Pragmatists -both classical and ‘neo-‘ -do not believe that there is a way things really are. So they want to replace the appearance-reality distinction by that between descriptions of the world and of ourselves which are less useful and those which are more useful. When the question ‘useful for what?’ is pressed, they have nothing to say except ‘useful to create a better future’.

[…]

They are limited to such fuzzy and unhelpful answers because what they hope is not that the future will conform to a plan, will fulfil an immanent teleology, but rather that the future will astonish and exhilarate. Just as fans of the avant garde go to art galleries wanting to be astonished rather than hoping to have any particular expectation fulfilled

[…]

Dewey wanted to shift attention from the eternal to the future, and to do so by making philosophy an instrument of change rather than of conservation, thereby making it American rather than European. He hoped to do so by denying -as Heidegger was to deny later on -that philosophy is a form of knowledge. This means denying that there is or could be an extra-cultural foundation for custom, and acknowledging openly that, ‘In philosophy, “reality” is a term of value or choice.’13 He wanted to get rid of what he called ‘the notion, which has ruled philosophy ever since the time of the Greeks, that the office of knowledge is to uncover the antecedently real, rather than, as is the case with our practical judgments, to gain the kind of understanding which is necessary to deal with problems as they arise’. In saying that democracy is a ‘metaphysic of the relation of man and his experience in nature’, he is saying that the institutions of a truly nonfeudal society would produce, and be produced by, a nondualistic way of thinking about reality and knowledge.
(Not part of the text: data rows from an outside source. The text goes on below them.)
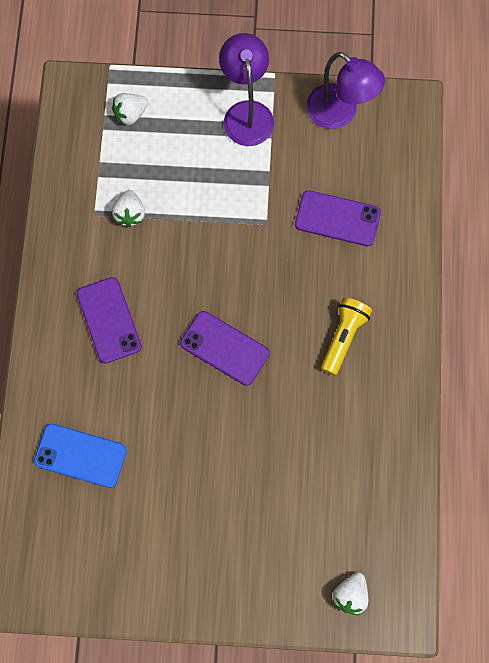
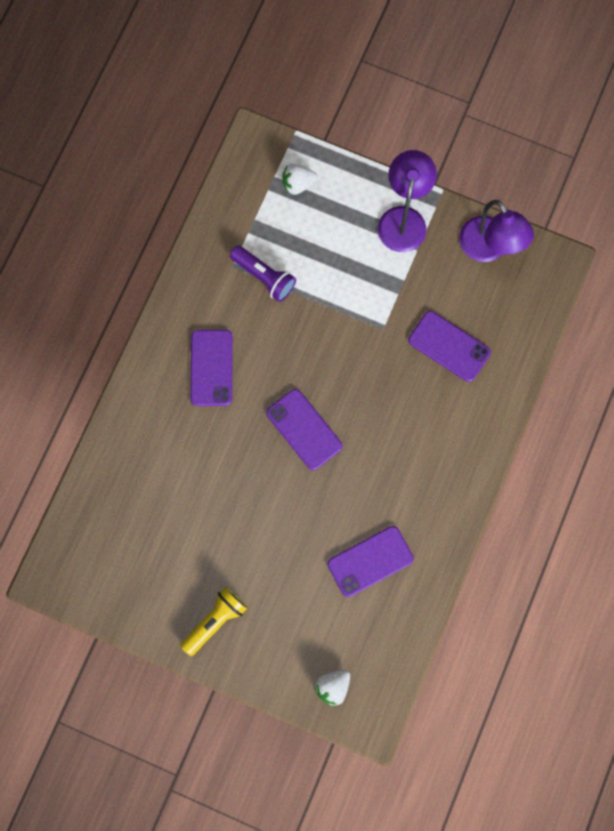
camera: 20 degrees right, 5 degrees up
(80, 455) = (144, 479): blue phone -> none
(130, 214) = (264, 277): white strawberry -> purple flashlight
(340, 455) = (370, 561): none -> purple phone
(343, 337) = (413, 457): yellow flashlight -> yellow flashlight (215, 621)

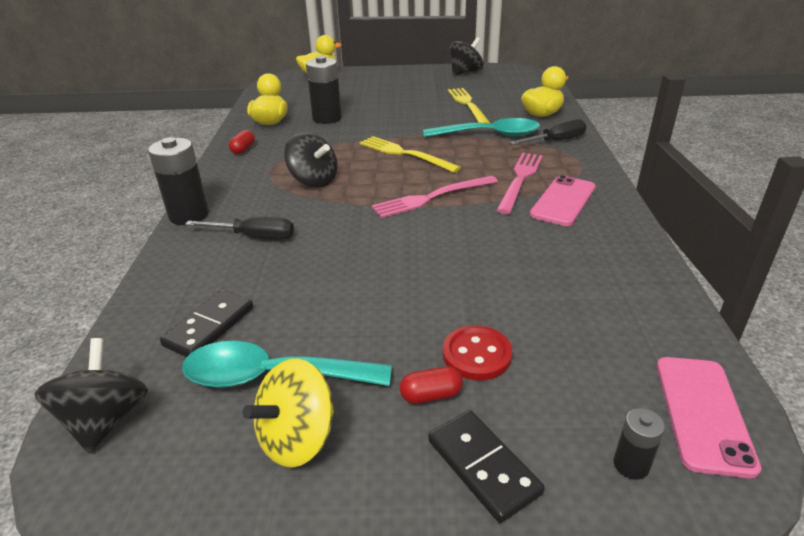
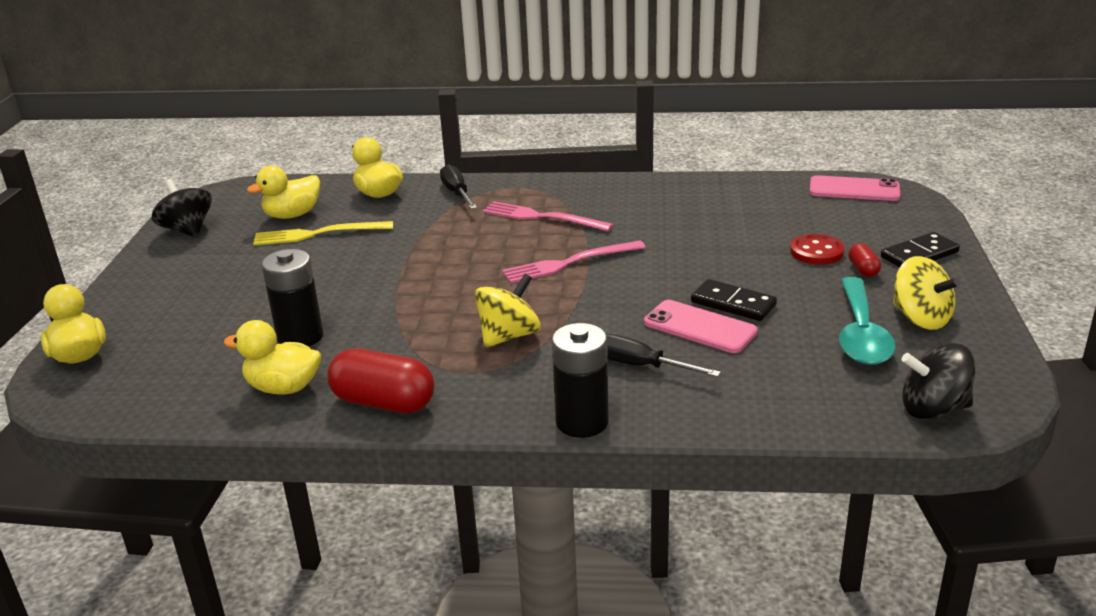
camera: 85 degrees left, 5 degrees down
(209, 326) = (803, 374): black domino -> black domino (733, 303)
(243, 149) = (383, 402): red capsule -> red capsule, size x2.06
(254, 237) = (640, 366): black screwdriver -> black screwdriver turned 75 degrees counterclockwise
(314, 181) = (509, 336): black spinning top -> yellow spinning top
(405, 154) = (454, 277): yellow fork -> none
(432, 197) = (570, 263): pink fork -> pink fork turned 90 degrees clockwise
(490, 135) = (423, 226): turquoise spoon -> none
(495, 94) = (292, 215): none -> yellow duck
(563, 201) = (591, 202): pink phone -> pink phone (700, 327)
(631, 465) = (901, 213): black battery -> none

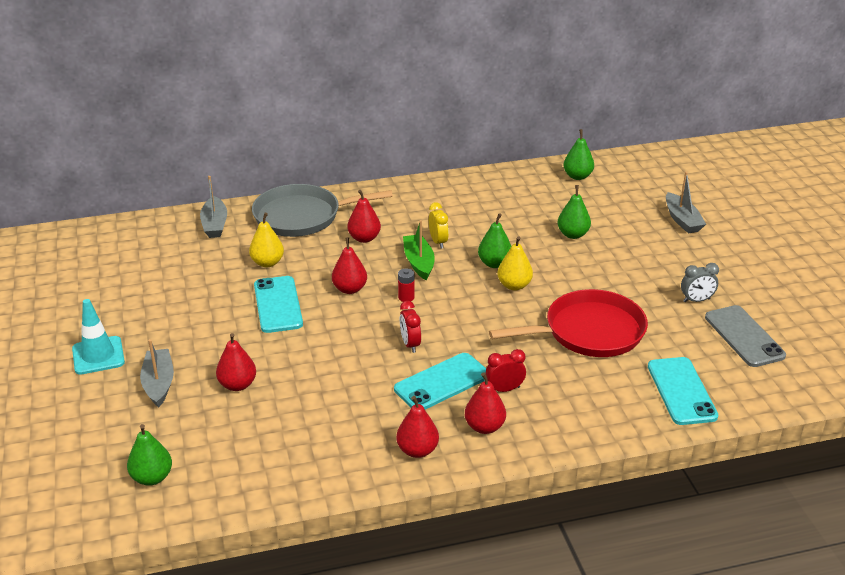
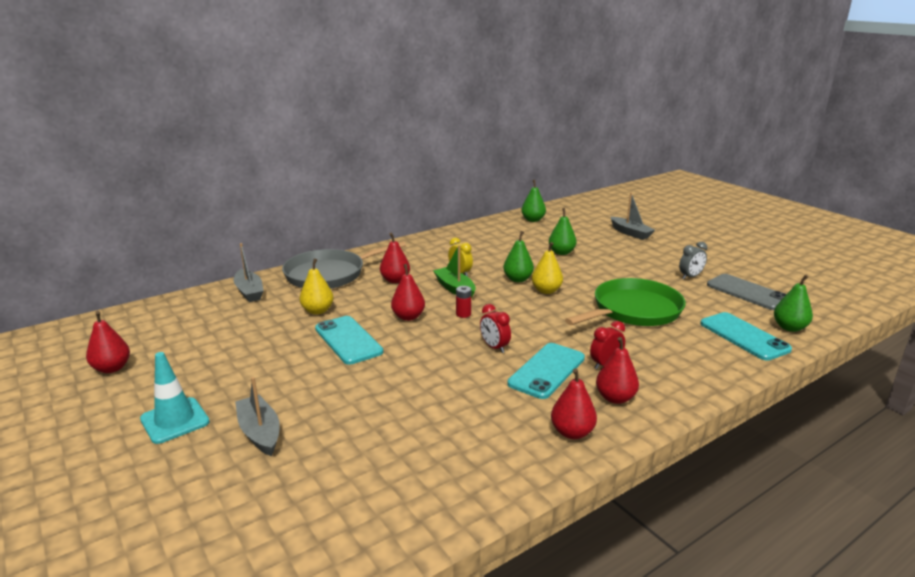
camera: 20 degrees left, 10 degrees down
(152, 477) = (302, 534): green pear -> green pear (789, 328)
(237, 385) = (349, 415): red pear -> red pear (112, 368)
(589, 332) = (633, 310): red pan -> green pan

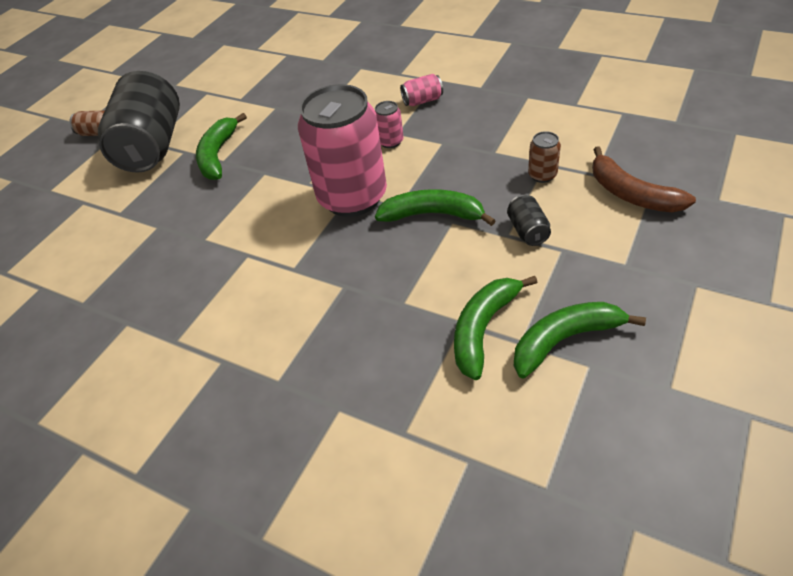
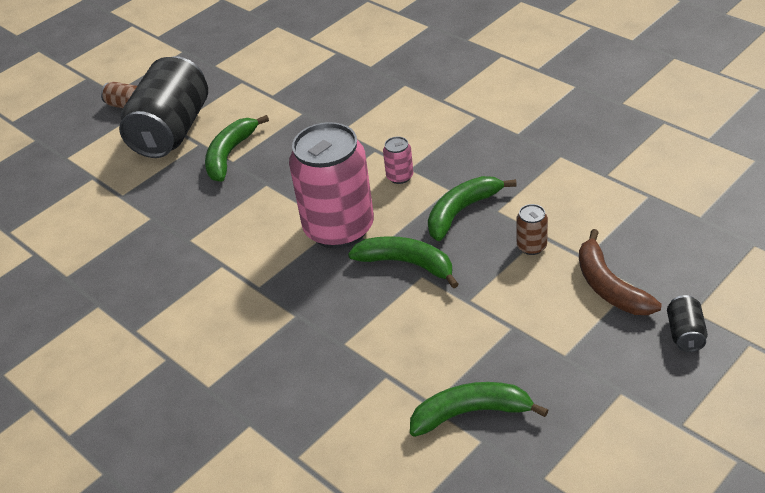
camera: 15 degrees right, 5 degrees down
(422, 101) = (451, 137): pink can -> none
(483, 329) = (403, 385): green banana -> green banana (461, 211)
(527, 230) = (489, 301): black can -> black can (685, 334)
This way of thinking would, for the first time, put the intellectuals at the service of the productive class rather than the leisure class. Pragmatism would, for the first time, treat theory as an aid to practice, rather than seeing practice as a degradation of theory.

[…]

[Davidson and] Dewey agree that we should give up the idea that knowledge is an attempt to represent reality. Rather, we should view inquiry as a way of using reality. So the relation between our truth claims and the rest of the world is causal rather than representational. It causes us to hold beliefs, and we continue to hold the beliefs which prove to be reliable guides to getting what we want. Goodman is right to say that there is no one Way the World Is, and so no one way it is to be accurately represented. But there are lots of ways to act so as to realize human hopes of happiness. The attainment of such happiness is not something distinct from the attainment of justified belief; rather, the latter is a special case of the former. Pragmatists realize that this way of thinking about knowledge and truth makes certainty unlikely. But they think that the quest for certainty -even as a long-term goal -is an attempt to escape from the world.